A primary benefit of the instant invention is that it is a hockey equipment rack that is compact in storage (especially for storage in a vehicle) but which is easily assembled for use, for example, in a motel or hotel room.  The instant invention
is a hockey equipment rack composed of at least two intersecting panels.  The panels are easily dismounted for storage.  Apertures, protrusions and/or cutouts in the panel(s) are provided for positioning hockey equipment.


More specifically, the instant invention is a hockey equipment rack, comprising: (a) a first panel, the first panel having a top and a bottom, the first panel defining an upwardly projecting cutout therein from the bottom toward the top, the
first panel defining an aperture therein so that hockey equipment can be positioned in the aperture; and (b) a second panel, the second panel having a top and a bottom, the second panel defining a downwardly projecting cut-out therein from the top toward
the bottom, the downwardly projecting cut-out intersecting with the upwardly projecting cutout of the first panel so that the first panel and the second panel form a free standing hockey equipment rack.


In another embodiment, the instant invention is a hockey equipment rack, comprising: (a) a first panel, the first panel having a top and a bottom, the first panel defining an upwardly projecting cutout therein from the bottom toward the top, the
top of the first panel being formed to have an upwardly projecting portion so that a hockey helmet can be mounted on the upwardly projecting portion of the top of the first panel; and (b) a second panel, the second panel having a top and a bottom, the
second panel defining a downwardly projecting cut-out therein from the top toward the bottom, the downwardly projecting cut-out intersecting with the upwardly projecting cutout of the first panel so that the first panel and the second panel form a free
standing hockey equipment rack.


In yet another embodiment, the instant invention is a hockey equipment rack, comprising: (a) a first panel, the first panel having a top, a bottom and sides, the first panel defining an upwardly projecting cutout therein from the bottom toward
the top, the top of the first panel being formed to have an upwardly projecting portion so that a hockey helmet can be mounted on the upwardly projecting portion of the top of the first panel, the first panel defining a sideward projecting cutout therein
from one side toward the other side so that hockey equipment can be positioned on the first panel; and (b) a second panel, the second panel having a top and a bottom, the second panel defining a downwardly projecting cut-out therein from the top toward
the bottom, the downwardly projecting cut-out intersecting with the upwardly projecting cutout of the first panel so that the first panel and the second panel form a free standing hockey equipment rack. 

BRIEF DESCRIPTION OF THE DRAWINGS


FIG. 1 is a side perspective view of a hockey equipment rack of the instant invention that includes a first and a second panel that intersect with each other;


FIG. 2 is a side view of the first panel of the hockey equipment rack of FIG. 1;


FIG. 3 is a side view of the second panel of the hockey equipment rack of FIG. 1;


FIG. 4 is a side perspective view of another hockey equipment rack of the instant invention that includes a first and a second panel that intersect with each other;


FIG. 5 is a side view of the first panel of the hockey equipment rack of FIG. 4; and


FIG. 6 is a side view of the second panel of the hockey equipment rack of FIG. 4.
-----
*Job item A*
Answer these questions from the hockey equipment rack text:
(i) What is the rack composed of?
(ii) In the embodiment whose first panel has an upwardly projecting portion at its top, what can be mounted on that portion?
(iii) What does FIG. 3 show?
The hockey rack text and the rows that come after it have no connection to each other.

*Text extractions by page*
-----
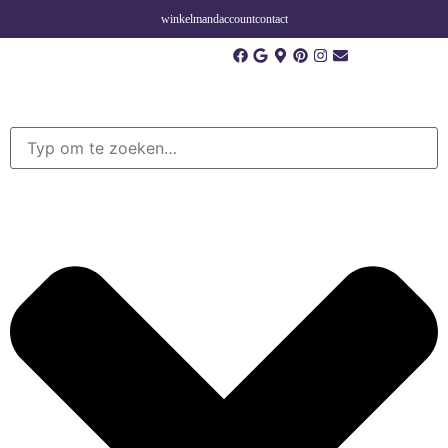
winkelmand
account
contact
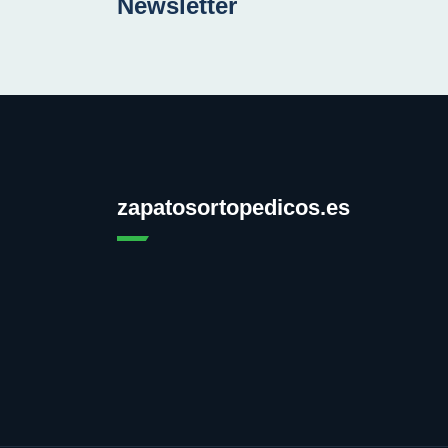
Newsletter
zapatosortopedicos.es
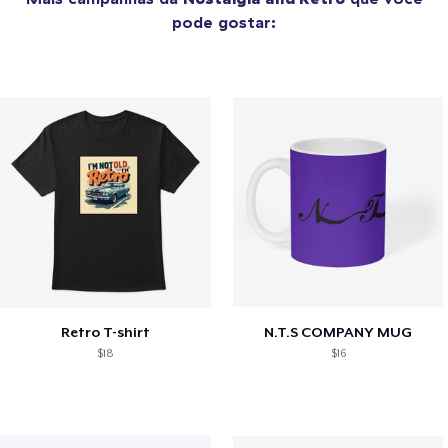
pode gostar:
Retro T-shirt
N.T.S COMPANY MUG
$18
$16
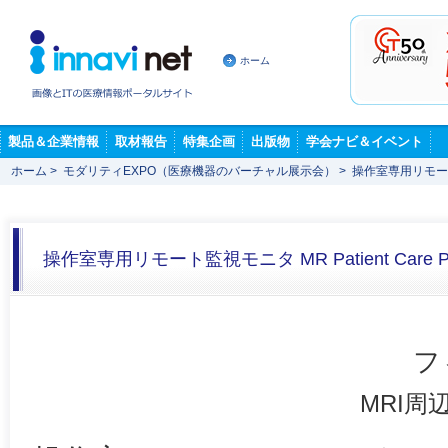
ホーム
製品＆企業情報
取材報告
特集企画
出版物
学会ナビ＆イベント
ホーム
>
モダリティEXPO（医療機器のバーチャル展示会）
>
操作室専用リモート監視モ
操作室専用リモート監視モニタ MR Patient Care Por
フ
MRI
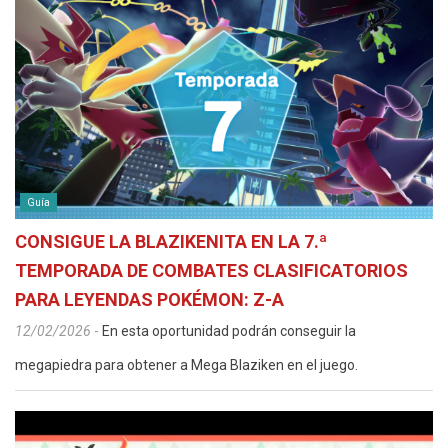
Guía
CONSIGUE LA BLAZIKENITA EN LA 7.ª
TEMPORADA DE COMBATES CLASIFICATORIOS
PARA LEYENDAS POKÉMON: Z-A
12/02/2026
-
En esta oportunidad podrán conseguir la
megapiedra para obtener a Mega Blaziken en el juego.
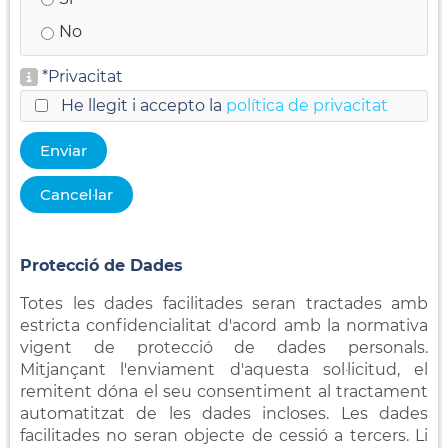
No
*
Privacitat
He llegit i accepto la
política de privacitat
Protecció de Dades
Totes les dades facilitades seran tractades amb
estricta confidencialitat d'acord amb la normativa
vigent de protecció de dades personals.
Mitjançant l'enviament d'aquesta sol·licitud, el
remitent dóna el seu consentiment al tractament
automatitzat de les dades incloses. Les dades
facilitades no seran objecte de cessió a tercers. Li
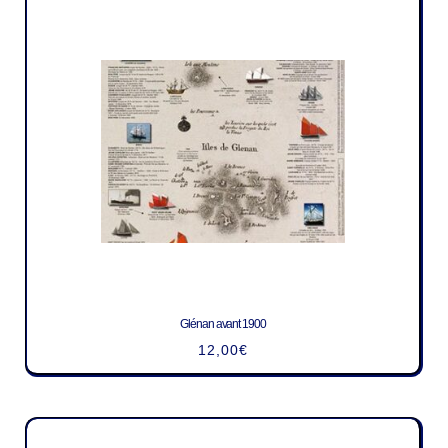
Glénan avant 1900
12,00
€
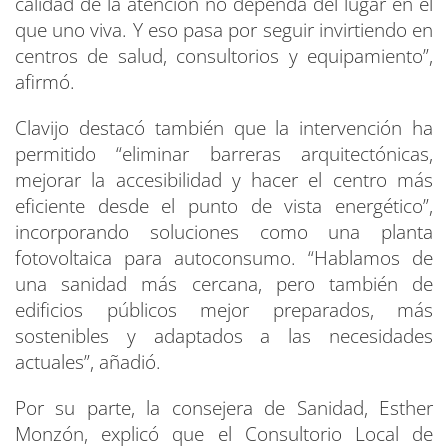
calidad de la atención no dependa del lugar en el
que uno viva. Y eso pasa por seguir invirtiendo en
centros de salud, consultorios y equipamiento”,
afirmó.
Clavijo destacó también que la intervención ha
permitido “eliminar barreras arquitectónicas,
mejorar la accesibilidad y hacer el centro más
eficiente desde el punto de vista energético”,
incorporando soluciones como una planta
fotovoltaica para autoconsumo. “Hablamos de
una sanidad más cercana, pero también de
edificios públicos mejor preparados, más
sostenibles y adaptados a las necesidades
actuales”, añadió.
Por su parte, la consejera de Sanidad, Esther
Monzón, explicó que el Consultorio Local de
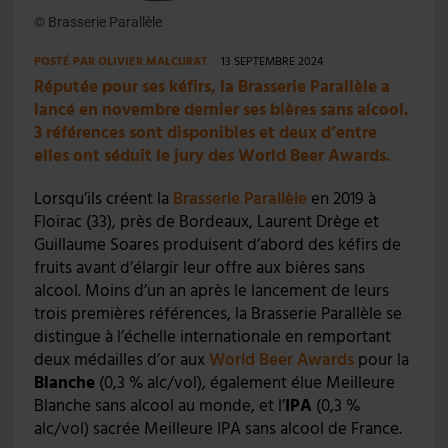
© Brasserie Parallèle
POSTÉ PAR
OLIVIER MALCURAT
13 SEPTEMBRE 2024
Réputée pour ses kéfirs, la Brasserie Parallèle a
lancé en novembre dernier ses bières sans alcool.
3 références sont disponibles et deux d’entre
elles ont séduit le jury des World Beer Awards.
Lorsqu’ils créent la
Brasserie Parallèle
en 2019 à
Floirac (33), près de Bordeaux, Laurent Drège et
Guillaume Soares produisent d’abord des kéfirs de
fruits avant d’élargir leur offre aux bières sans
alcool. Moins d’un an après le lancement de leurs
trois premières références, la Brasserie Parallèle se
distingue à l’échelle internationale en remportant
deux médailles d’or aux
World Beer Awards
pour la
Blanche
(0,3 % alc/vol), également élue Meilleure
Blanche sans alcool au monde, et l’
IPA
(0,3 %
alc/vol) sacrée Meilleure IPA sans alcool de France.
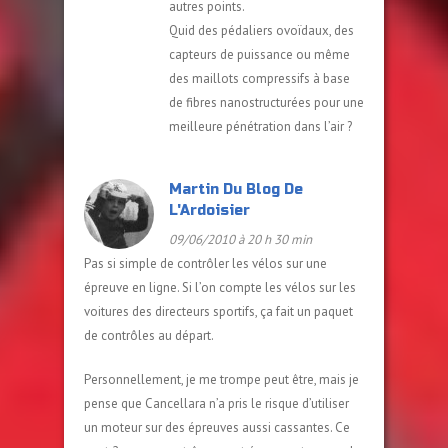
autres points.
Quid des pédaliers ovoïdaux, des
capteurs de puissance ou même
des maillots compressifs à base
de fibres nanostructurées pour une
meilleure pénétration dans l’air ?
Martin Du Blog De
L'Ardoisier
09/06/2010 à 20 h 30 min
Pas si simple de contrôler les vélos sur une
épreuve en ligne. Si l’on compte les vélos sur les
voitures des directeurs sportifs, ça fait un paquet
de contrôles au départ.
Personnellement, je me trompe peut être, mais je
pense que Cancellara n’a pris le risque d’utiliser
un moteur sur des épreuves aussi cassantes. Ce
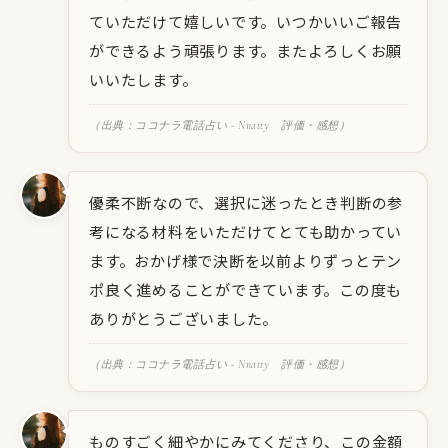
ていただけて嬉しいです。いつかいいご報告
ができるよう頑張ります。またよろしくお願
いいたします。
（出典：ココナラ電話占い - Nnatty 評価・感想）
優柔不断なので、選択に迷ったとき判断の参
考になる材料をいただけてとても助かってい
ます。おかげ様で決断を以前よりずっとテン
ポ良く進めることができています。この度も
ありがとうございました。
（出典：ココナラ電話占い - Nnatty 評価・感想）
ものすごく細やかにみてくださり、この金額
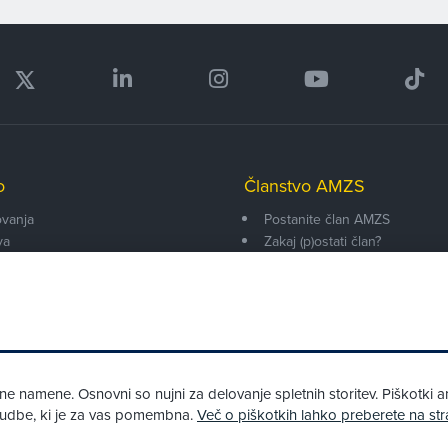
o
Članstvo AMZS
vanja
Postanite član AMZS
va
Zakaj (p)ostati član?
onarji
Primerjava članstev
enti
Kako vam pomagamo
 namene. Osnovni so nujni za delovanje spletnih storitev. Piškotki an
onudbe, ki je za vas pomembna.
Več o piškotkih lahko preberete na str
Pri spletni včlanitvi so podprta naslednja plačilna sredstva:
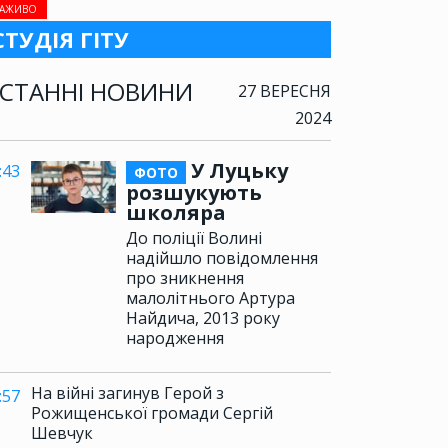
АЖИВО
СТУДІЯ ГІТУ
СТАННІ НОВИНИ
27 ВЕРЕСНЯ
2024
У Луцьку
:43
ФОТО
розшукують
школяра
До поліції Волині
надійшло повідомлення
про зникнення
малолітнього Артура
Найдича, 2013 року
народження
На війні загинув Герой з
:57
Рожищенської громади Сергій
Шевчук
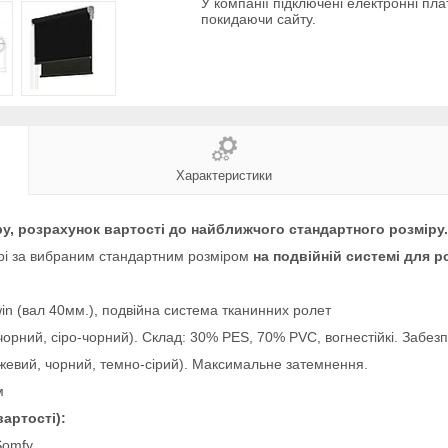
У компанії підключені електронні пла
покидаючи сайту.
Характеристики
у, розрахунок вартості до найближчого стандартного розміру.
рі за вибраним стандартним розміром
на подвійній системі для р
win (вал 40мм.), подвійна система тканинних ролет
чорний, сіро-чорний). Склад: 30% PES, 70% PVC, вогнестійкі. Забез
бежевий, чорний, темно-сірий). Максимальне затемнення.
м
артості):
Somfy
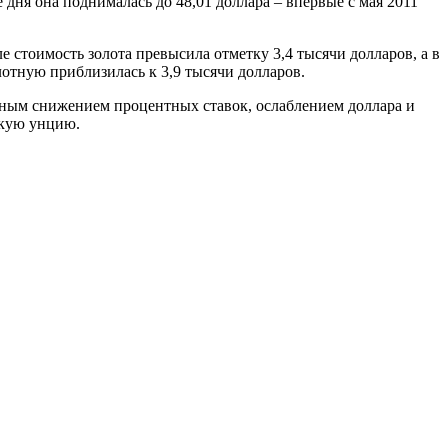
 дня она поднималась до 48,01 доллара – впервые с мая 2011
е стоимость золота превысила отметку 3,4 тысячи долларов, а в
лотную приблизилась к 3,9 тысячи долларов.
ным снижением процентных ставок, ослаблением доллара и
скую унцию.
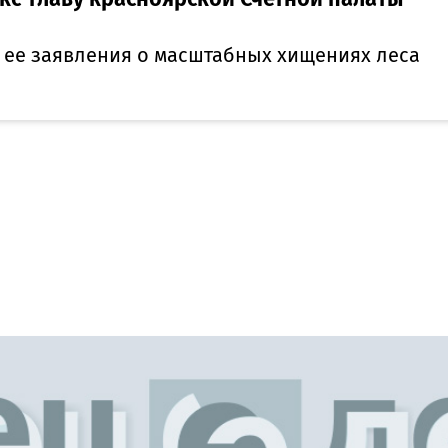
е ее заявления о масштабных хищениях леса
-----
*Job item B*
From the rows, list as a numbered list the lines from the one containing "У компанії підключені електронні пла" through the end of the rows, both ends included, leaving out blank lines and pictures.

*Reply A*
(i) At least two intersecting panels.
(ii) A hockey helmet.
(iii) A side view of the second panel of the hockey equipment rack of FIG. 1.

*Reply B*
1. У компанії підключені електронні пла
2. покидаючи сайту.
3. Характеристики
4. у, розрахунок вартості до найближчого стандартного розміру.
5. рі за вибраним стандартним розміром
6. на подвійній системі для р
7. win (вал 40мм.), подвійна система тканинних ролет
8. чорний, сіро-чорний). Склад: 30% PES, 70% PVC, вогнестійкі. Забез
9. бежевий, чорний, темно-сірий). Максимальне затемнення.
10. м
11. артості):
12. Somfy
13.  дня она поднималась до 48,01 доллара – впервые с мая 2011
14. е стоимость золота превысила отметку 3,4 тысячи долларов, а в
15. лотную приблизилась к 3,9 тысячи долларов.
16. ным снижением процентных ставок, ослаблением доллара и
17. скую унцию.
18. е ее заявления о масштабных хищениях леса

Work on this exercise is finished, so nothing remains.